Im Rahmen der „SZ“-Verordnung erhält der Substitutionspatient die Dosen nur für zwei aufeinanderfolgende Tage und nicht wie im Take-home-Programm für sieben.  Das können zwei Werktage sein oder auch die Wochenendtage Samstag und Sonntag. Abweichend davon, darf der Substitutionsarzt eine „SZ“-Verordnung für maximal fünf Tage ausstellen, wenn dem Wochenende direkt Feiertage vorausgehen oder folgen – zum Beispiel Ostern: Inklusive Karfreitag und Ostermontag benötigt der Patient vier Tagesdosen als „SZ“.
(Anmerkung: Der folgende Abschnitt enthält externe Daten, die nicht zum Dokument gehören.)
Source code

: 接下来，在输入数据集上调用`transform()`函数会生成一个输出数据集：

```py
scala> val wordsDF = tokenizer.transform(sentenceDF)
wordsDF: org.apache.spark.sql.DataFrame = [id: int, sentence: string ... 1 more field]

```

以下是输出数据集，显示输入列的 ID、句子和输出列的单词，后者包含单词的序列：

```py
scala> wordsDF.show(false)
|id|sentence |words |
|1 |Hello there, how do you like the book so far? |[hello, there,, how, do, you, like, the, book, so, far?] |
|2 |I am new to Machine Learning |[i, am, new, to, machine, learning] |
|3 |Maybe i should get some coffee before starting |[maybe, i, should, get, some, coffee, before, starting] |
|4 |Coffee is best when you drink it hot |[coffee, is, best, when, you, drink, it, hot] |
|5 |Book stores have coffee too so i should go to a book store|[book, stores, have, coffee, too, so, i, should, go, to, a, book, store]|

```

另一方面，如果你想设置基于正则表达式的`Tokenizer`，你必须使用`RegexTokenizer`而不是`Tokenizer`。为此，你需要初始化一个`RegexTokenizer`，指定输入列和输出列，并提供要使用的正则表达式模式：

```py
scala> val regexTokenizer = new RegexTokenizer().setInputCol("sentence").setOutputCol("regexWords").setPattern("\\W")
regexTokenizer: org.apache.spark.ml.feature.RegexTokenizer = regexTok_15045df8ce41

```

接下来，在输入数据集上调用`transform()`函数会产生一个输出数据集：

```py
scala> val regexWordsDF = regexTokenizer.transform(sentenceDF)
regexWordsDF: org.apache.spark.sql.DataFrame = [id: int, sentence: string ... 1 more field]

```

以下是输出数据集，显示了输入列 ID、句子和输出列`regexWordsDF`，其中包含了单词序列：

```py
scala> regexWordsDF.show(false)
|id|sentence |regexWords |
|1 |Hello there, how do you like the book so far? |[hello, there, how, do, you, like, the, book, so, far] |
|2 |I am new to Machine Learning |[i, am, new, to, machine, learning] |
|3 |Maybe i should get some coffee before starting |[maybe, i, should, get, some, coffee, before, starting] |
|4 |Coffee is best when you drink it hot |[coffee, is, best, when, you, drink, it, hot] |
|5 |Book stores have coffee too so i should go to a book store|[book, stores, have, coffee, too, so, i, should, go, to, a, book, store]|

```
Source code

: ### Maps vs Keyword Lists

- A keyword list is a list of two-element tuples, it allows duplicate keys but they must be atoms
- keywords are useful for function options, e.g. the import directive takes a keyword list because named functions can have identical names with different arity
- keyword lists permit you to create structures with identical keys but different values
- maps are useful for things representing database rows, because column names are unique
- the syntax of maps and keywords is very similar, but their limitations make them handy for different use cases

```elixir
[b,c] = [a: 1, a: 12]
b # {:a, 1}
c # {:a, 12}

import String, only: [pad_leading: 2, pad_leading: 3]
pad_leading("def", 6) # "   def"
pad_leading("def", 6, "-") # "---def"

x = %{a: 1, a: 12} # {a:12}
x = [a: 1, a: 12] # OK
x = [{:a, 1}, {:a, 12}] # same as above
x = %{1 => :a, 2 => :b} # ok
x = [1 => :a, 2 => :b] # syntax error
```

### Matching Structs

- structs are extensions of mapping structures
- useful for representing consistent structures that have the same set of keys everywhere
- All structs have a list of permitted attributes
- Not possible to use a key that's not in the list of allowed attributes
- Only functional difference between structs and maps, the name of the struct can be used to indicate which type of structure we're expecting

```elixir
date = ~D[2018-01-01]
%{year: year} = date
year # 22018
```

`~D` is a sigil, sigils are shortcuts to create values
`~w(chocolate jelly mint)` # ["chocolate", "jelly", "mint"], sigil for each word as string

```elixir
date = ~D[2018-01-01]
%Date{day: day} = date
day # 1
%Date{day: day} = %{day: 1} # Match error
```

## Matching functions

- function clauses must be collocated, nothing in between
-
Auch Weihnachten dieses Jahr rettet diese Ausnahmeregel. So der Substitutionsarzt seinem Patienten die gewissenhafte, eigenverantwortliche Einnahme zutraut, händigt er diesem für Samstag, Heilig Abend am Sonntag und die ersten zwei Weihnachtsfeiertagen am Montag und Dienstag ein „SZ“-Rezept für vier Tage aus. Denn auch das ist die Ausnahme: Erhalten Sichtbezugspatienten ihr Rezept normalerweise nicht selbst in die Hand, so ist dies im Rahmen von „SZ“-Verordnungen möglich.

Maximal ein „SZ“-Rezept pro Woche

Wenn nun der Feiertag auf einen Donnerstag fällt? Christi Himmelfahrt oder Fronleichnam? Auch hier hat der Gesetzgeber vorgesorgt, denn die „SZ“-Verschreibung berücksichtigt, wenn zumindest ein einzelner Werktag zwischen dem Feiertag und dem Wochenende liegt. Beim Mittwoch wird es allerdings kritisch. Denn: Die maximale Verordnungsregel für fünf Tage berücksichtigt nur einen einzigen Werktag als „Brückentag“. Der Arzt muss folglich entscheiden: Händigt er dem Substitutionspatienten die „SZ“-Verordnung für den Feiertag – folglich für Dienstag und Mittwoch oder für Mittwoch und Donnerstag – oder für das Wochenende Samstag und Sonntag aus. Zwei Werktage darf das „SZ“-Rezept nicht überbrücken. Darf der Substitutionsarzt vielleicht zwei Rezepte ausstellen?

Zwei „SZ“-Verordnungen sieht die BtMVV nicht vor. Das Gesetz verbietet dem Substitutionsarzt, innerhalb einer Kalenderwoche einem Patienten zwei ausnahmsweise „SZ“-Rezepte auszustellen. Das mag auf den ersten Blick vielleicht besonders „streng“ erscheinen, jedoch sind die möglichen Ausnahmen bereits ein Zugeständnis für Sichtbezugspatienten, bei denen das ärztliche Vertrauen in eine längere eigenverantwortliche Einnahme derzeit noch fehlt.